CFLAGS += @AS_CFLAGS@ @AS_CPPFLAGS@ @CFLAGS@ @CPPFLAGS@

However this does not work as these will take precedence over the user flags. As there is no way to prepend flags, we could try the cumbersome:

override CFLAGS := @AS_CFLAGS@ @AS_CPPFLAGS@ $(CFLAGS)

But my preference is for the simpler solution to either take over the implicit rule entirely, or replace the compile line. Therefore in gnu make we can do:

# Use configure versions if not set during make
CFLAGS ?= @CFLAGS@
CPPFLAGS ?= @CPPFLAGS@
CFlAG
# ensure we get the ordering we need
COMPILE.c = $(CC) @AS_CFLAGS@ @AS_CPPFLAGS@ $(CFLAGS) $(CPPFLAGS) $(TARGET_ARCH) -c

(Note that we could changed to CFLAGS = @CFLAGS@ if we wanted to ignore (3))
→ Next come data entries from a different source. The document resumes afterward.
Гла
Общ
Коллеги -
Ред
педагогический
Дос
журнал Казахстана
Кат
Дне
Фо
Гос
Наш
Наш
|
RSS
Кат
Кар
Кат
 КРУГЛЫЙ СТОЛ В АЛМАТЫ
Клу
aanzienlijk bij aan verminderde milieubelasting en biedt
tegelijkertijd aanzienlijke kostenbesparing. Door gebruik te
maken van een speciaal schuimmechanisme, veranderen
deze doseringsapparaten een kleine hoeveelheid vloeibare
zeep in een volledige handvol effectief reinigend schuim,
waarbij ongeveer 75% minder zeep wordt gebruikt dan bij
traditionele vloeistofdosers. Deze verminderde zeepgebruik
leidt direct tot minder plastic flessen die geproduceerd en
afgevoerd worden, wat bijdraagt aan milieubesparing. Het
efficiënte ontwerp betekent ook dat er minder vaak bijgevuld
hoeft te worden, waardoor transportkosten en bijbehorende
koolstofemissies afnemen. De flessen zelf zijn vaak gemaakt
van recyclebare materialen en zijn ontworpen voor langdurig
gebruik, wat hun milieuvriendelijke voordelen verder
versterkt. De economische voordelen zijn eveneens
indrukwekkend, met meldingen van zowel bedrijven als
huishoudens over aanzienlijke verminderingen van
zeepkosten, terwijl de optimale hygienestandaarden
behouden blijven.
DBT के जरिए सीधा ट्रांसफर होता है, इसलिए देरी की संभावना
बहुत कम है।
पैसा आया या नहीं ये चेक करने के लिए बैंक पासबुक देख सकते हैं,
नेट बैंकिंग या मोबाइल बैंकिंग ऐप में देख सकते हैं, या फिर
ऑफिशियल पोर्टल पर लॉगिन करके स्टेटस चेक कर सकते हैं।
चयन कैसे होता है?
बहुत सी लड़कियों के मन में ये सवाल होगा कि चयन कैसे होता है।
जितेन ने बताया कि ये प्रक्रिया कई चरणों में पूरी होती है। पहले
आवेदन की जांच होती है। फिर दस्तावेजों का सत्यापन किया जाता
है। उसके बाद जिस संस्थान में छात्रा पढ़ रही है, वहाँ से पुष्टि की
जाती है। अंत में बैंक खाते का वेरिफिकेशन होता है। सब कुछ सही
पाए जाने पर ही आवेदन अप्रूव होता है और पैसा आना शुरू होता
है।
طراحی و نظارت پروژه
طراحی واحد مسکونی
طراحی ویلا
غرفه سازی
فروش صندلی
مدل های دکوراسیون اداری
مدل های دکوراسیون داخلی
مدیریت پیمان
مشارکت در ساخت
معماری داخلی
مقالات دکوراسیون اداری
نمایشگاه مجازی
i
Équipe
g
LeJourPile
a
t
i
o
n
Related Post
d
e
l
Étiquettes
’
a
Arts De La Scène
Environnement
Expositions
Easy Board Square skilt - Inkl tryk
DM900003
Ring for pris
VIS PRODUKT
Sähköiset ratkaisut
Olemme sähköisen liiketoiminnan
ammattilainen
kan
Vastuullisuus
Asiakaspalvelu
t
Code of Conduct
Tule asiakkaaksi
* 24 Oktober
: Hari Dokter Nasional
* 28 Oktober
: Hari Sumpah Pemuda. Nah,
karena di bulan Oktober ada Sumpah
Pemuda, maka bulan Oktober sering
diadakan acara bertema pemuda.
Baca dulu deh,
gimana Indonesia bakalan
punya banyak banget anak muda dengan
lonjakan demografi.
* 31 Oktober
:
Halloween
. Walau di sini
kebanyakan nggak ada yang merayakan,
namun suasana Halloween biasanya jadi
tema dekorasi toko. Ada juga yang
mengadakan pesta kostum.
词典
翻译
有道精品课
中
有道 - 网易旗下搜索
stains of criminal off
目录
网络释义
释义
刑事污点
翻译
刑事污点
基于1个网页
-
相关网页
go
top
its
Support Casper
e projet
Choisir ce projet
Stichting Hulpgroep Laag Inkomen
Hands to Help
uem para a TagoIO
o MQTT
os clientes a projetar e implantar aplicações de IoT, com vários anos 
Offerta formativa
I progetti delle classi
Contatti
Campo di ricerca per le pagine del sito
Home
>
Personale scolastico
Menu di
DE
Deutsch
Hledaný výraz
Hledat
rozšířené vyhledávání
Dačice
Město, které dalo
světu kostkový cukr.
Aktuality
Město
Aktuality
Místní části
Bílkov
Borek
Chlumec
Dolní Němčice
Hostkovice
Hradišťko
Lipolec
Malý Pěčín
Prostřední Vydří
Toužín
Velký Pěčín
Alternatively replace the rule entirely:

# This may be gnu make only
%.o: %.c
        $(CC) @AS_CFLAGS@ @AS_CPPFLAGS@ $(CFLAGS) $(CPPFLAGS) $(TARGET_ARCH) -c $< -o $@

# This may work better for bsd make
.c.o:
        $(CC) @AS_CFLAGS@ @AS_CPPFLAGS@ $(CFLAGS) $(CPPFLAGS) $(TARGET_ARCH) -c $< -o $@

This is implemented in examples/typical/Makefile.in If you have a suggestion why one Makefile approach is better than the others, please make a comment on this page.